I would once again non-violently point out that building your own DAW suggests that you are doing pretty specific music. Because it is extremely difficult to find what a regular DAW, say, Ableton Live or FL Studio cannot do for a regular musician. In fact, just out of curiosity, I would love to hear what exactly any known IME cannot do for you.
Modular approach here is for many reasons, but my opinion has not changed - I strongly believe that modular approach is flexible, but its flexibility is really needed only for a very specific, rare setup. For people who do normal music I think there were many occasions when they just wanted it to work in an IME way. The whole argument of saying that modular approach is so flexible is a bit weird to me. What kind of music requires so much flexibility?

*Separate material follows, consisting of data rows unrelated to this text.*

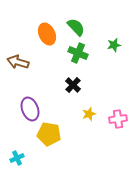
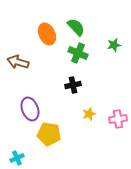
black cross: rotated 35 degrees clockwise
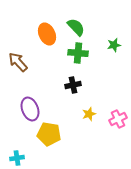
green cross: rotated 18 degrees counterclockwise
brown arrow: rotated 30 degrees clockwise
pink cross: rotated 18 degrees counterclockwise
cyan cross: rotated 16 degrees clockwise
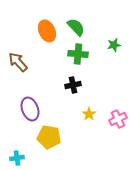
orange ellipse: moved 3 px up
green cross: moved 1 px down
yellow star: rotated 16 degrees counterclockwise
yellow pentagon: moved 3 px down
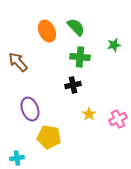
green cross: moved 2 px right, 3 px down
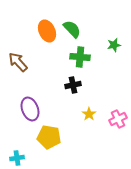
green semicircle: moved 4 px left, 2 px down
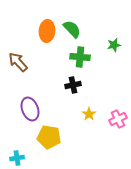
orange ellipse: rotated 30 degrees clockwise
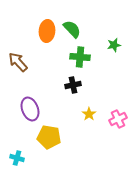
cyan cross: rotated 24 degrees clockwise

Understand me correctly. I am inspired by the modularity in itself. I just do not see why it is so important. I maybe wrong and miss the obvious. I would love to hear how musicians here use the modular approach and in what way its flexibility allows to do something a good solid IME of the pro class cannot do.
I mean, the community of musicians on Linux is much smaller than the community of musicians on proprietary systems. But somehow the modular approach does not appear there in a way it appeared on Linux. And somehow everyone manages with those Abletons and Cubases and FL Studios. See what I mean?